Deux solutions sont possibles. Soit la Cour rejette le pourvoi en cassation introduit par le procureur général conservateur Zbigniew Ziobro et clôt définitivement le volet polonais des poursuites qui continuent aux Etats-Unis, soit elle renvoie l'affaire devant un tribunal pour être rejugée.
Même dans cette dernière hypothèse, et même si le tribunal en question se prononce pour son extradition, Polanski ne risquera pas d'être mis par la police polonaise dans un avion pour les Etats-Unis, car il vit en France qui n'extrade pas ses ressortissants. Mais il ne pourrait plus retourner en Pologne.
"Nous espérons une décision mardi mais la Cour peut toujours la renvoyer à plus tard", a dit à l'AFP l'un des avocats du cinéaste, Jerzy Stachowicz. Il a refusé d'indiquer si Roman Polanski, 83 ans, pourrait paraître à l'audience.

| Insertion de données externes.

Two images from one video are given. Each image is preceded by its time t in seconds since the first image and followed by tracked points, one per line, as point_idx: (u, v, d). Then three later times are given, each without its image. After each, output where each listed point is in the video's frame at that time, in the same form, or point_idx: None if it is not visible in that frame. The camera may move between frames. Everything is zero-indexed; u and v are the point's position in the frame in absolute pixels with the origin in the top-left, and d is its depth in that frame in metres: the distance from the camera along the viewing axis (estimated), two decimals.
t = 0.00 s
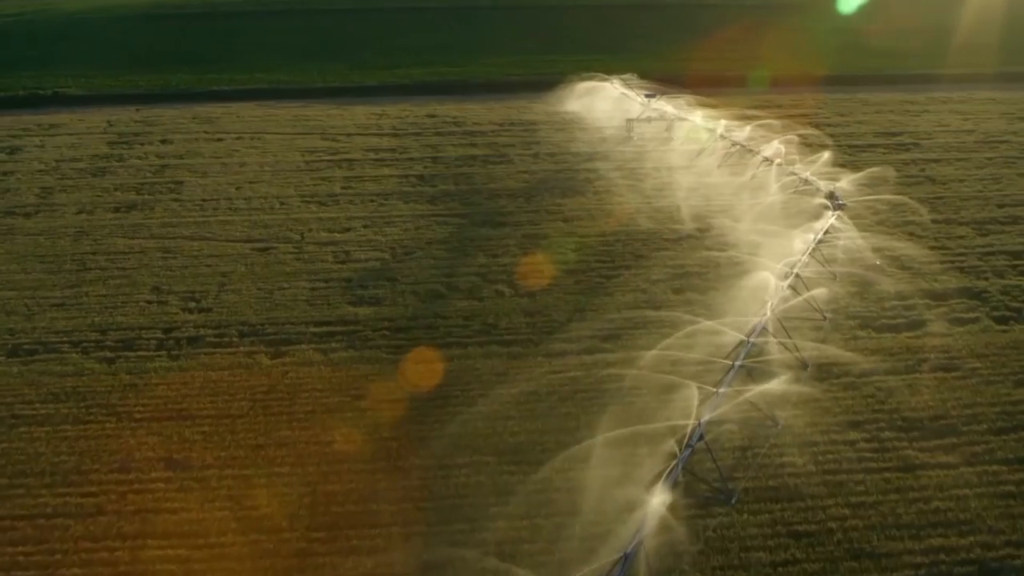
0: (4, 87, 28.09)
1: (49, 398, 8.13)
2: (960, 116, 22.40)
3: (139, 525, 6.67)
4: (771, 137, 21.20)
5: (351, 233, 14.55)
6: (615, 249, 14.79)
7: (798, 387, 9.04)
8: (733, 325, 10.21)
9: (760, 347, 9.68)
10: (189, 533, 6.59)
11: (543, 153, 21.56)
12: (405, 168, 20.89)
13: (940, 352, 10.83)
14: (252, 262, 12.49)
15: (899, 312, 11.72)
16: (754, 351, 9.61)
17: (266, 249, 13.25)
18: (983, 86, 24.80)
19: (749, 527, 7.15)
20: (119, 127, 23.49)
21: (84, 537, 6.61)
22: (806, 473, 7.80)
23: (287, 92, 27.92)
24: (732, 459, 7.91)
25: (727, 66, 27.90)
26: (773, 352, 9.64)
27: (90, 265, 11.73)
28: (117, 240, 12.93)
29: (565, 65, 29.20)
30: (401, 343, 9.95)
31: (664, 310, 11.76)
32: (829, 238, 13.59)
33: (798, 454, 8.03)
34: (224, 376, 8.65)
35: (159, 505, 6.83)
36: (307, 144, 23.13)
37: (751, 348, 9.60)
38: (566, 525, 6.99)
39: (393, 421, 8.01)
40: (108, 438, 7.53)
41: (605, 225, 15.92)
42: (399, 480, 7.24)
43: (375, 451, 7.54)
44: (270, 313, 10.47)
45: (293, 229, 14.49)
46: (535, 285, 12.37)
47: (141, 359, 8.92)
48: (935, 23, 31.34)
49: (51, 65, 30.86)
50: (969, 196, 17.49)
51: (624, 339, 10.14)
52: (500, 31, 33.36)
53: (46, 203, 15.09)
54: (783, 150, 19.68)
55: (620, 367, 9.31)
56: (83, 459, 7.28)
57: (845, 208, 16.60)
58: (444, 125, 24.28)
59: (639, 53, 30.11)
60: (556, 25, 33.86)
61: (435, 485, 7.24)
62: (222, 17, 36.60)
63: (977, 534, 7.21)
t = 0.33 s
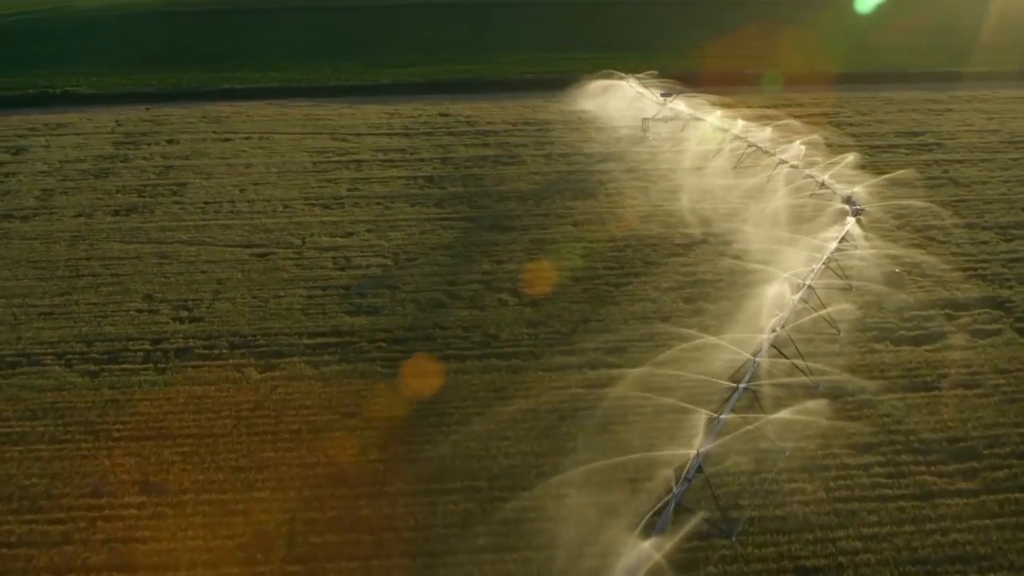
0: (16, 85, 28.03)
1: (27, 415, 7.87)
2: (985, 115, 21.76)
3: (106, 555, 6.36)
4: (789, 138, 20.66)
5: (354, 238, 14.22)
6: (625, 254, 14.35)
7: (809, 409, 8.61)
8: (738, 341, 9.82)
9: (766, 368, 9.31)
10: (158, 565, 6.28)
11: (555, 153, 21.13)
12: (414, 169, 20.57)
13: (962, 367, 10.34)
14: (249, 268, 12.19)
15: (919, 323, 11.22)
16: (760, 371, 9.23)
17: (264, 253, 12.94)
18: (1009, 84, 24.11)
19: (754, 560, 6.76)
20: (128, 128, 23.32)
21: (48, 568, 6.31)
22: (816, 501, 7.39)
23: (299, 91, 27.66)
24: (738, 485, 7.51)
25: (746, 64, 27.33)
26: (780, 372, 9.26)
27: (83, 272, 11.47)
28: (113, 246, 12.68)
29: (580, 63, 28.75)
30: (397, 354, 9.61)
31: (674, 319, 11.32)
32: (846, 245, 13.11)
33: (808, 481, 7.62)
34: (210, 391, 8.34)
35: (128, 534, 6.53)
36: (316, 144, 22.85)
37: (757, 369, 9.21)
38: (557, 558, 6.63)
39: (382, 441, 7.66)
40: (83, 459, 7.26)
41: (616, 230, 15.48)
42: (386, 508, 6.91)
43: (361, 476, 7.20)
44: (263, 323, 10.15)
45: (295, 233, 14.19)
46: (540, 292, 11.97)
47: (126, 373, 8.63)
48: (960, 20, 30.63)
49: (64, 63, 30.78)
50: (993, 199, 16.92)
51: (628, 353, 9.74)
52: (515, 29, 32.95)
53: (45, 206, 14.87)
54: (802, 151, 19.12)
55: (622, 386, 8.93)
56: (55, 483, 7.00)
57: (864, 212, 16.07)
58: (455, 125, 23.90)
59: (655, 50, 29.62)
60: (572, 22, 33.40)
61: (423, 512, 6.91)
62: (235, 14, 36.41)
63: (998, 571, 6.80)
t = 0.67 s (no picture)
0: (26, 84, 28.00)
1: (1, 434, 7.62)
2: (1011, 114, 21.14)
3: None
4: (808, 139, 20.12)
5: (356, 243, 13.89)
6: (634, 260, 13.92)
7: (820, 433, 8.18)
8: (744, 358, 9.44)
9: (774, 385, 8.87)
10: None
11: (566, 155, 20.72)
12: (423, 170, 20.22)
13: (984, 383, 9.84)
14: (245, 276, 11.89)
15: (940, 335, 10.71)
16: (769, 387, 8.78)
17: (261, 260, 12.64)
18: None
19: None
20: (136, 130, 23.18)
21: None
22: (824, 534, 6.99)
23: (310, 91, 27.38)
24: (742, 515, 7.10)
25: (765, 61, 26.77)
26: (790, 391, 8.81)
27: (74, 280, 11.22)
28: (108, 253, 12.43)
29: (596, 61, 28.30)
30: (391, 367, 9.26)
31: (683, 331, 10.87)
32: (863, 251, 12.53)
33: (817, 510, 7.21)
34: (193, 408, 8.05)
35: (91, 566, 6.24)
36: (325, 145, 22.57)
37: (765, 386, 8.77)
38: None
39: (368, 464, 7.31)
40: (54, 483, 7.00)
41: (626, 235, 15.05)
42: (367, 539, 6.58)
43: (342, 503, 6.86)
44: (254, 334, 9.82)
45: (296, 239, 13.88)
46: (544, 300, 11.57)
47: (107, 388, 8.34)
48: (986, 15, 29.94)
49: (75, 61, 30.74)
50: (1019, 202, 16.32)
51: (631, 370, 9.34)
52: (529, 26, 32.53)
53: (43, 211, 14.66)
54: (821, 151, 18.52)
55: (624, 404, 8.52)
56: (22, 510, 6.75)
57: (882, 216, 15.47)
58: (467, 125, 23.53)
59: (672, 47, 29.12)
60: (588, 19, 32.94)
61: (407, 544, 6.58)
62: (248, 13, 36.24)
63: None
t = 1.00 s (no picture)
0: (37, 83, 28.00)
1: None
2: None
3: None
4: (825, 140, 19.54)
5: (355, 249, 13.55)
6: (642, 266, 13.45)
7: (827, 461, 7.76)
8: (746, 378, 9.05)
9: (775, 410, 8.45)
10: None
11: (576, 156, 20.28)
12: (430, 172, 19.87)
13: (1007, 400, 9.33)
14: (238, 285, 11.59)
15: (959, 344, 10.14)
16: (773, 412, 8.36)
17: (256, 267, 12.35)
18: None
19: None
20: (143, 132, 23.05)
21: None
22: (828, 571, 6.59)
23: (320, 90, 27.08)
24: (740, 552, 6.71)
25: (783, 59, 26.21)
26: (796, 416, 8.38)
27: (62, 291, 10.97)
28: (100, 261, 12.20)
29: (611, 58, 27.83)
30: (380, 382, 8.90)
31: (687, 343, 10.36)
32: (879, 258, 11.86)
33: (821, 545, 6.81)
34: (170, 425, 7.75)
35: None
36: (332, 146, 22.28)
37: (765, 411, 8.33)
38: None
39: (347, 491, 6.98)
40: (20, 510, 6.76)
41: (633, 240, 14.60)
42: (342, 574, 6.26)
43: (318, 536, 6.54)
44: (241, 348, 9.51)
45: (294, 245, 13.58)
46: (544, 310, 11.14)
47: (83, 406, 8.06)
48: (1012, 10, 29.25)
49: (87, 60, 30.72)
50: None
51: (631, 389, 8.92)
52: (544, 23, 32.11)
53: (41, 218, 14.47)
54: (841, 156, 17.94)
55: (620, 425, 8.15)
56: None
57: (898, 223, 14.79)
58: (477, 125, 23.15)
59: (689, 44, 28.59)
60: (604, 16, 32.45)
61: None
62: (261, 11, 36.04)
63: None
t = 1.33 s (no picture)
0: (46, 81, 28.01)
1: None
2: None
3: None
4: (841, 141, 18.98)
5: (351, 255, 13.23)
6: (647, 269, 12.99)
7: (830, 489, 7.38)
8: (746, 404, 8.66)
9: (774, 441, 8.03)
10: None
11: (585, 157, 19.84)
12: (436, 173, 19.52)
13: None
14: (228, 293, 11.31)
15: (976, 360, 9.64)
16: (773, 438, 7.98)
17: (247, 274, 12.08)
18: None
19: None
20: (148, 133, 22.92)
21: None
22: None
23: (329, 88, 26.80)
24: None
25: (801, 56, 25.67)
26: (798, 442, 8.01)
27: (47, 300, 10.77)
28: (90, 269, 11.99)
29: (625, 55, 27.38)
30: (366, 398, 8.56)
31: (690, 354, 9.79)
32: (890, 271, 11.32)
33: None
34: (141, 445, 7.49)
35: None
36: (338, 146, 21.98)
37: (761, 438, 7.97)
38: None
39: (320, 520, 6.69)
40: None
41: (639, 245, 14.17)
42: None
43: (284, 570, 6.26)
44: (223, 362, 9.21)
45: (289, 250, 13.28)
46: (543, 320, 10.73)
47: (53, 425, 7.83)
48: None
49: (96, 57, 30.70)
50: None
51: (628, 407, 8.51)
52: (558, 20, 31.68)
53: (35, 223, 14.29)
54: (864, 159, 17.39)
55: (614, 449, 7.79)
56: None
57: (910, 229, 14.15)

Le pouvoir conservateur polonais a rouvert en mai la procédure d'extradition de l'artiste contestant ainsi une décision du tribunal de deuxième instance de Cracovie qui avait tranché en faveur du réalisateur le 30 octobre 2015.
En présentant cette décision, le juge Dariusz Mazur s'était livré à un virulent réquisitoire contre la justice américaine. Selon lui, des juges et procureurs américains avaient "gravement violé les règles d'un procès équitable" dans l'affaire Polanski.
Ziobro avait affirmé à l'époque qu'il ne fallait pas favoriser Polanski en raison de sa carrière artistique. "Le droit est le même pour tous", a-t-il dit, alors que, selon lui, le réalisateur est soutenu "par la crème de la société mondaine et une partie des médias libéraux".
AssainissementSon initiative semble s'inscrire dans l'orientation générale du gouvernement populiste de Droit et Justice (PiS) qui déclare mener une oeuvre d'assainissement du pays en prenant pour cible les élites libérales.
Dans son pourvoi en cassation, le procureur général, qui est aussi ministre de la Justice dans le gouvernement populiste de Droit et Justice (PiS), a reproché au tribunal de Cracovie d'avoir "renoncé à élucider suffisamment" certaines circonstances légales en vigueur aux Etats-Unis et "jugé de manière sélective et trop unilatérale en faveur de Roman Polanski".
En 1977, en Californie, Roman Polanski, à l'époque âgé de 43 ans, avait été poursuivi pour avoir violé Samantha Geimer, 13 ans.
Après quarante-deux de prison, puis sa libération sous caution, le cinéaste qui avait plaidé coupable de "rapports sexuels illégaux" avec une mineure s'était enfui des Etats-Unis avant l'annonce du verdict, craignant d'être lourdement condamné, malgré un accord conclu avec la justice américaine.
La ligne de défense de ses avocats polonais consistait à démontrer que la demande d'extradition n'était pas fondée, compte tenu de cet accord et du temps passé par Polanski en prison en Californie, puis en 2009-2010 en résidence surveillée en Suisse. Ce dernier pays a refusé son extradition demandée par les Etats-Unis.
Samantha Geimer a réclamé à plusieurs reprises l'abandon définitif des poursuites, voulant tourner la page une fois pour toutes. Elle affirme dans ses mémoires avoir pardonné à Polanski: "Je ne lui ai pas pardonné pour lui, je l'ai fait pour moi".
Dans son autobiographie, le cinéaste donne sa version du reportage effectué pour "Vogue Hommes" avec des photos d'ados "sexy, effrontées", et prête à son modèle un comportement provocateur, dont l'expérience "ne faisait aucun doute".
Il versera 225.000 dollars à la jeune fille, dont la vie a elle aussi été bouleversée par cette affaire, avec la pression incessante des médias, de la police et de la justice.
Né en France de parents polonais, l'auteur de "Rosemary's Baby" et de "Chinatown" vit en France avec son épouse, l'actrice Emmanuelle Seigner, mais se rend souvent en Pologne. Il n'est jamais retourné aux Etats-Unis, pas même pour recevoir l'Oscar du meilleur réalisateur en 2003 pour "Le Pianiste".